Warlords and militias terrorizing villages. No functioning government, courts or police. Drought and hunger afflicting half the country.

That's the situation in Somalia driving the epidemic of piracy off its coast, experts say. The chaos means there are no easy military or diplomatic solutions for the U.S. and allies to prevent attacks such as the one on the Maersk Alabama on Wednesday.

"There are not any straightforward or obvious answers," said Chris Albin-Lackey, a senior Africa researcher at Human Rights Watch. Piracy "is, at the end of the day, a symptom of state collapse."

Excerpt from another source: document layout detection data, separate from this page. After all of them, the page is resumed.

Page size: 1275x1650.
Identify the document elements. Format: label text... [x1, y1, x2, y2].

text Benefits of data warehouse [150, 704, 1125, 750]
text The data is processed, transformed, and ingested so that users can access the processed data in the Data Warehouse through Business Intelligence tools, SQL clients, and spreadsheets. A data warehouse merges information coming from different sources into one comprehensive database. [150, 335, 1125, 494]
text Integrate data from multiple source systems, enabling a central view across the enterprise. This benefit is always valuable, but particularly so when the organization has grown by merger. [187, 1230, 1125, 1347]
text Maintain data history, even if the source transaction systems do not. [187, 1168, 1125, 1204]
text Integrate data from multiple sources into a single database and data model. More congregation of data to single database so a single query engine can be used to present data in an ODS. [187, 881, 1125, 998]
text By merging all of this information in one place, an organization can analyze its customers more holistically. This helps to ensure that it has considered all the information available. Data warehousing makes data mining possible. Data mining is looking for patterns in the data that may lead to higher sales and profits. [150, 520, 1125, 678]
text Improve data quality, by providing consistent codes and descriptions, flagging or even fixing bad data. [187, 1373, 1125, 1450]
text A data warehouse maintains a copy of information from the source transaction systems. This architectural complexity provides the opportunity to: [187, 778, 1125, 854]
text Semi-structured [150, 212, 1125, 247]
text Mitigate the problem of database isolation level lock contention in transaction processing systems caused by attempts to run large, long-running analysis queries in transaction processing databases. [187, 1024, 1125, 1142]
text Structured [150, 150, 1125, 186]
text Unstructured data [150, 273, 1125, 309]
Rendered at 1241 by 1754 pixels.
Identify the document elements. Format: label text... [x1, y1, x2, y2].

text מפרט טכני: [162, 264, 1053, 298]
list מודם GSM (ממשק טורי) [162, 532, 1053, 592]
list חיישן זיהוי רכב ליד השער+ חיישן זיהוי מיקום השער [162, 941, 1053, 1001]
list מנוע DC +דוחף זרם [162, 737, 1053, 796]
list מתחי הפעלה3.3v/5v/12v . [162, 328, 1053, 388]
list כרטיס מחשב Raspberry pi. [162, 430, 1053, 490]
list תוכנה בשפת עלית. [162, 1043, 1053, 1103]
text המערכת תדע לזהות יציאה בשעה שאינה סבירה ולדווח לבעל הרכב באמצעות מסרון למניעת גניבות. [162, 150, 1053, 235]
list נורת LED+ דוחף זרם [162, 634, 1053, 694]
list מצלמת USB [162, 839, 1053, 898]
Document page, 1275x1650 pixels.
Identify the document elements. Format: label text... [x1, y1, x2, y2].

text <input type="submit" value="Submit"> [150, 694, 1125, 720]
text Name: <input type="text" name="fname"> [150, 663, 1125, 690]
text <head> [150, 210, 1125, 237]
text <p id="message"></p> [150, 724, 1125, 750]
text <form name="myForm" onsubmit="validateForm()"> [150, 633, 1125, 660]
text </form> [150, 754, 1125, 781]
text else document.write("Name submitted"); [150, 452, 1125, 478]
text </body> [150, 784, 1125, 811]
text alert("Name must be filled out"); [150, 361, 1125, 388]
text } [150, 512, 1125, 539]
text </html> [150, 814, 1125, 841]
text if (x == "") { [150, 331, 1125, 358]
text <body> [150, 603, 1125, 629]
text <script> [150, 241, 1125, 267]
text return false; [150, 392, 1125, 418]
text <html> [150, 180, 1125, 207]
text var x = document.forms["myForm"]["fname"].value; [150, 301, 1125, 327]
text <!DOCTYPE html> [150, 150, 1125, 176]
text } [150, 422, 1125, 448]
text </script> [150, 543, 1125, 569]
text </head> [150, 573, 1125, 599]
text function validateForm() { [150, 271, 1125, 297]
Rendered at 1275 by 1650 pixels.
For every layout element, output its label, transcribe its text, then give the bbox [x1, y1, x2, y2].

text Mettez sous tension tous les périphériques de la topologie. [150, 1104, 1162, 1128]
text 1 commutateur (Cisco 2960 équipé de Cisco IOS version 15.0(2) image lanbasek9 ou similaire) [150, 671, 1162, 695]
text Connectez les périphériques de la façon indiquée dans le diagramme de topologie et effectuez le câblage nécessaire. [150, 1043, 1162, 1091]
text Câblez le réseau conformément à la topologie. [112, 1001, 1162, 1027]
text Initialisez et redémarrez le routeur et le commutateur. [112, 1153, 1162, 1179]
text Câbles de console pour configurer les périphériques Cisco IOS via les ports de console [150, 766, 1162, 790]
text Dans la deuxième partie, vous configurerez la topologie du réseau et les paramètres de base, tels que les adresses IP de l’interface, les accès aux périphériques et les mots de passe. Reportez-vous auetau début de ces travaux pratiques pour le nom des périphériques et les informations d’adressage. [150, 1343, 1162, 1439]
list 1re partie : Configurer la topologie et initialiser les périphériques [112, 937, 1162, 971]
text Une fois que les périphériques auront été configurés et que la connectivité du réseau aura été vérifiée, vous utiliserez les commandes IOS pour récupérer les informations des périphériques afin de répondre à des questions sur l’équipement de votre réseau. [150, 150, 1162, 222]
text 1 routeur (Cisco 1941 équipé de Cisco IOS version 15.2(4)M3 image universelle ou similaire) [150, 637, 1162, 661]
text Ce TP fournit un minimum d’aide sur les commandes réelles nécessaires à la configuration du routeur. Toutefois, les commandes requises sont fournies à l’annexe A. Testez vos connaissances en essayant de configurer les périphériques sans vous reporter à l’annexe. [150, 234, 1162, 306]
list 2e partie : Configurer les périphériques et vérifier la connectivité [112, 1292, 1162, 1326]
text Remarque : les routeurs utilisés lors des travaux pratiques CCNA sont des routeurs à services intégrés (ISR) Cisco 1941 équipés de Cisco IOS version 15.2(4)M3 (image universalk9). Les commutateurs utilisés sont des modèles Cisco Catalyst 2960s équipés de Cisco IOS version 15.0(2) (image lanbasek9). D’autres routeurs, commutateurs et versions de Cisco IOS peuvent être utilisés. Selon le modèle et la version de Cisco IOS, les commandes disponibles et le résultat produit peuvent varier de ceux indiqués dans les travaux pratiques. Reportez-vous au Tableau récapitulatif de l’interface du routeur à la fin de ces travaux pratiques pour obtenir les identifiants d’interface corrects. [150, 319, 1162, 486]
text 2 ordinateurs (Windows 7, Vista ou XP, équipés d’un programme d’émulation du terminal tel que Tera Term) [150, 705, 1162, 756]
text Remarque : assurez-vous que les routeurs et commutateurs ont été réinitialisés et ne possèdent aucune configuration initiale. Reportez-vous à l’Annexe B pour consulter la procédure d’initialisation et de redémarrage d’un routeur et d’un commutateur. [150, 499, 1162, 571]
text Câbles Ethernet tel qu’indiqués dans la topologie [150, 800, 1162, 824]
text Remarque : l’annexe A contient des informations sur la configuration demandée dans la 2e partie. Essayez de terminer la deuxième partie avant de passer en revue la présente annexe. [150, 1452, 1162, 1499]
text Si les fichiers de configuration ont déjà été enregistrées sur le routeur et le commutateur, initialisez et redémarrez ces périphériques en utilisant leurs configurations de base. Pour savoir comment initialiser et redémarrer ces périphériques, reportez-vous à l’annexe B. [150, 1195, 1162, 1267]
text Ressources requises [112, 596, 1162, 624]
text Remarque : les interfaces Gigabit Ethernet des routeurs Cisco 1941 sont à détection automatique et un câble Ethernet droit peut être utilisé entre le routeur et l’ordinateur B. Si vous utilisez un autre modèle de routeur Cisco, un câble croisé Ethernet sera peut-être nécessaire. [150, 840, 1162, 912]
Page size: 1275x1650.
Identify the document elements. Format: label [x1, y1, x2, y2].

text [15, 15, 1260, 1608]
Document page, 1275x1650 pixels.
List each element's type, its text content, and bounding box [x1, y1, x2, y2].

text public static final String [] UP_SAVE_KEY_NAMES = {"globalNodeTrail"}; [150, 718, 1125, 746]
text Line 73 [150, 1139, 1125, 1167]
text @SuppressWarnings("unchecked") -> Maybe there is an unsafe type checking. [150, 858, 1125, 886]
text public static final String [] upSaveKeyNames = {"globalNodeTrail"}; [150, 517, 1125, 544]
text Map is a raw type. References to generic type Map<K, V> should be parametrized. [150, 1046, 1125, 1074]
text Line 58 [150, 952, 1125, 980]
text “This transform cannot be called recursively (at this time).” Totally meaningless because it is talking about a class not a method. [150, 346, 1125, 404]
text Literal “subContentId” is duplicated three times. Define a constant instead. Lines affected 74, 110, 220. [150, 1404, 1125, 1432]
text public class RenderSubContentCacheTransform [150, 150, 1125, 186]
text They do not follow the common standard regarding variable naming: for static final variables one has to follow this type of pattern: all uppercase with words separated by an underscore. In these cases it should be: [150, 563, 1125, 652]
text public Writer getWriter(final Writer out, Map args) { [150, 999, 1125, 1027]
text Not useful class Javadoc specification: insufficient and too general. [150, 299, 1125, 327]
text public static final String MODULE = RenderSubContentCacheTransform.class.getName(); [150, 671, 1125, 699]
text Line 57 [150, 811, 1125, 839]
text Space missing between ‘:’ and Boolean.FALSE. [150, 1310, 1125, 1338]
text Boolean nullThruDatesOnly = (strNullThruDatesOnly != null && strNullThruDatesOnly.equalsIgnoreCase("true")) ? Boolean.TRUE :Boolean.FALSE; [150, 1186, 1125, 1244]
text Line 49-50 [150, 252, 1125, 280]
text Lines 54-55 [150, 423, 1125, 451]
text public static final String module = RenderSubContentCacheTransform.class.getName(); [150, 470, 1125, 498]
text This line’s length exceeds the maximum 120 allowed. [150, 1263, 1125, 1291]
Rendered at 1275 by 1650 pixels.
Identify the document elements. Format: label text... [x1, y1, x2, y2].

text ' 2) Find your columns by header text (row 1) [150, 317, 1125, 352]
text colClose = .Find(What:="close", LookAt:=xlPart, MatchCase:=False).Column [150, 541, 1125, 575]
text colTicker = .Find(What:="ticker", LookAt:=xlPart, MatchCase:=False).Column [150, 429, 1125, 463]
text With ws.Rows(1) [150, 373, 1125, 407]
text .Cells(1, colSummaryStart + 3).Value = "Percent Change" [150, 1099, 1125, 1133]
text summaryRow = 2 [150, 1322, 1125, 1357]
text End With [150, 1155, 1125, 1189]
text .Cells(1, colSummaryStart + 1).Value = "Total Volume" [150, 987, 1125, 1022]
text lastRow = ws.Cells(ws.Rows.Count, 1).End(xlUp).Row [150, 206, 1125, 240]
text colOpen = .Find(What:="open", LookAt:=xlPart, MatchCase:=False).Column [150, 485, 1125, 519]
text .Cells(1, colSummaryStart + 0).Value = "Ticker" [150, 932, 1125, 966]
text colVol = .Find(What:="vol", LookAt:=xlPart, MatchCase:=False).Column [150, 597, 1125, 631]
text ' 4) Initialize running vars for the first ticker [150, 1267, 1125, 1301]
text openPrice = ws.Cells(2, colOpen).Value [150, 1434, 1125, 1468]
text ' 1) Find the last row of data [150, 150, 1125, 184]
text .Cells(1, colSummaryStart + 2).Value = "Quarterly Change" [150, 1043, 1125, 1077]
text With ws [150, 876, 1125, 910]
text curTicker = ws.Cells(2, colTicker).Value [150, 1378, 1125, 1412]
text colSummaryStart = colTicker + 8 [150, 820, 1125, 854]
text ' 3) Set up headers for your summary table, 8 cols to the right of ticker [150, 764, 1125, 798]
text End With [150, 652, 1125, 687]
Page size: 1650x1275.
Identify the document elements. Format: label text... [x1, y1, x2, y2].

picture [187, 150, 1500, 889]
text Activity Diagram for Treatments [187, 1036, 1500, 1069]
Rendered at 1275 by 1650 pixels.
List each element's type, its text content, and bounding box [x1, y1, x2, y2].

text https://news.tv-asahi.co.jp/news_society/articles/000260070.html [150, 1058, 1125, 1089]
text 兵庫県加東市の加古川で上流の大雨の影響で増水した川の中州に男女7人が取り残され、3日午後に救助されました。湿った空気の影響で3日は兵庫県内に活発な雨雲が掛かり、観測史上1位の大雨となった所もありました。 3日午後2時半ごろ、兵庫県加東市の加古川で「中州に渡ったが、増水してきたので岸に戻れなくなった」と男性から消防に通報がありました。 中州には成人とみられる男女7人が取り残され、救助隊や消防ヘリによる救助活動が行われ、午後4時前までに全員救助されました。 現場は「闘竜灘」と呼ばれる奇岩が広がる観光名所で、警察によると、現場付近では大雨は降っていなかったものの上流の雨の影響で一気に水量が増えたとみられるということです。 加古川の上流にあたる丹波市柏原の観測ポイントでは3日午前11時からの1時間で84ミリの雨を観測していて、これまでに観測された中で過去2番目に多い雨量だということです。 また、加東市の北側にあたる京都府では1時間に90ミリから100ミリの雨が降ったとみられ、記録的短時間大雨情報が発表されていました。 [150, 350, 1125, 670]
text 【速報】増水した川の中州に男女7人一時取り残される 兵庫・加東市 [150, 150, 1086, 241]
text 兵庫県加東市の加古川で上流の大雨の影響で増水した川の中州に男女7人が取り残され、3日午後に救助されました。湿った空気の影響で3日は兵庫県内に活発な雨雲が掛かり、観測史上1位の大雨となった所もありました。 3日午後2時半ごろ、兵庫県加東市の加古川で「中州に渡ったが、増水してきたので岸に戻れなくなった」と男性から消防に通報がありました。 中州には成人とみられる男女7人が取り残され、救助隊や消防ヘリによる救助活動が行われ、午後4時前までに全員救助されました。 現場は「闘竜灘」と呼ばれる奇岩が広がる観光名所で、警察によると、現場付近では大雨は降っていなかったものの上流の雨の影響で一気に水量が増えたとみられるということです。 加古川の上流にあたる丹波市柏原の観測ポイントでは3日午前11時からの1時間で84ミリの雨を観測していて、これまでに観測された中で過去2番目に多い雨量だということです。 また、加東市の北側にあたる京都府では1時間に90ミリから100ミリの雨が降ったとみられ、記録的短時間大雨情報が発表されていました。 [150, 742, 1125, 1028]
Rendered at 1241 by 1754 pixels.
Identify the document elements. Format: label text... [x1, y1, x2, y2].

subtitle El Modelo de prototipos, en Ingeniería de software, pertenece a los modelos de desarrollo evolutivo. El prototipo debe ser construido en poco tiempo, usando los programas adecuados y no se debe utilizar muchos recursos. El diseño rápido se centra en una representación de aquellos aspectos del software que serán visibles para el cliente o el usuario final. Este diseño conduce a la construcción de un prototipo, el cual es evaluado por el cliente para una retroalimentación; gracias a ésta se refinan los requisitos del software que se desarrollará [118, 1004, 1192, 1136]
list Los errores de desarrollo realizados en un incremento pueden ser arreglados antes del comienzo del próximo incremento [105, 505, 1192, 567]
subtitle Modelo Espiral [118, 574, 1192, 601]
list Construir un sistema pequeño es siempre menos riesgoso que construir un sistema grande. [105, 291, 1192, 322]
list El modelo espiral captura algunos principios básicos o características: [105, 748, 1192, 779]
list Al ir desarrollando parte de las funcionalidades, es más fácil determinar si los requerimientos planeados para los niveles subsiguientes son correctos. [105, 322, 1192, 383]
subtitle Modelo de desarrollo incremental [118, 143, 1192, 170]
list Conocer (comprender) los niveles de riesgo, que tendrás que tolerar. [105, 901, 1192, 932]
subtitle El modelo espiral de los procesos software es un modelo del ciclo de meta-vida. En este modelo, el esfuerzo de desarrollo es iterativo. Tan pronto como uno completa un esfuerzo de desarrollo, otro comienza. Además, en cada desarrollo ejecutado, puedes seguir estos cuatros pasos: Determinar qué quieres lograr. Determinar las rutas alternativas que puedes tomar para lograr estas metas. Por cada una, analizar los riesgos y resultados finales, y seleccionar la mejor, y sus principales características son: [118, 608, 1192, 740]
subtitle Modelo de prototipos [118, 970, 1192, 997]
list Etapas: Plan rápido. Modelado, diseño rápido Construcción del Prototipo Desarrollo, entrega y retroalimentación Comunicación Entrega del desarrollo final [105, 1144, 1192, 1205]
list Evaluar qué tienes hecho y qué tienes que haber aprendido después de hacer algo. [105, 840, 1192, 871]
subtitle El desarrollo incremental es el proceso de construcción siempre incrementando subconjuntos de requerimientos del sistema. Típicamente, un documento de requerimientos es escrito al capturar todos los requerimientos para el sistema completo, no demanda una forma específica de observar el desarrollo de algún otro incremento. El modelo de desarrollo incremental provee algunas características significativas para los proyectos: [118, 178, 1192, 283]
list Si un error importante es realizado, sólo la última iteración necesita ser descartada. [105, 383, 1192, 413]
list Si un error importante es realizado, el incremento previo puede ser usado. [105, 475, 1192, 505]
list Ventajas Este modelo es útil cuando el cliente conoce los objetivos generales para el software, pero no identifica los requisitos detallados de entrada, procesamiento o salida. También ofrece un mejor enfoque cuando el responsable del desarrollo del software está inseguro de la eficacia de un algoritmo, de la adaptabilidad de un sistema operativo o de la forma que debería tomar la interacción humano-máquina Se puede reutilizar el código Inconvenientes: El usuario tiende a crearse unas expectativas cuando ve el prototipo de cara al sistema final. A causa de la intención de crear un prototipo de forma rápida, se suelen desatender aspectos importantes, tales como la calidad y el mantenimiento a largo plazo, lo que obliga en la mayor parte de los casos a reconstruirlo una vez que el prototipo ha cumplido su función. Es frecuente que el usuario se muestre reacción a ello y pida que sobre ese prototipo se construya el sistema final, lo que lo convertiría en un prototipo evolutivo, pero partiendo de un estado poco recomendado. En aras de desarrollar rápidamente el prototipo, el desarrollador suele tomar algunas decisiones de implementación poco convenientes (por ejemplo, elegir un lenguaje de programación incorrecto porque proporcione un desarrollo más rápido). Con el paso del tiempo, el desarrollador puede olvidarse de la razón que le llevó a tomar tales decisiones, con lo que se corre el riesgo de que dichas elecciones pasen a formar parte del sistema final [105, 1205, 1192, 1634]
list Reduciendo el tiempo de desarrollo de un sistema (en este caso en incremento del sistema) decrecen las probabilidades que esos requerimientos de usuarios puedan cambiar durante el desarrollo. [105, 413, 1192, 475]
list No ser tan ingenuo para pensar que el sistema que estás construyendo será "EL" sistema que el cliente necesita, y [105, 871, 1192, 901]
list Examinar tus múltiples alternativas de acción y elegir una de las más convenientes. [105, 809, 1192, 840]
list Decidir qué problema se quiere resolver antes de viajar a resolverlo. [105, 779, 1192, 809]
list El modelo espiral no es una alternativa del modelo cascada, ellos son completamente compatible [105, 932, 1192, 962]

Jendayi Frazer, who was assistant secretary of State for African Affairs in George W. Bush's administration, said, "The idea that we could police that area through ships is not working. The problem is not in the sea — it's on the shore."

But international efforts to establish stability in Somalia have foundered.

The African Union has about 3,000 peacekeepers in Somalia tasked with keeping order in the capital, Mogadishu, but they are ineffective, said Jennifer Cooke, who directs the Africa program at the Center for Strategic and International Studies, a think tank. Regular U.S. troops haven't been on the ground in the country since just after the Battle of Mogadishu in 1993, in which 18 Americans died. That battle, immortalized in the filmBlack Hawk Down, left Americans with "psychic scars" about putting troops in Africa, Cooke said.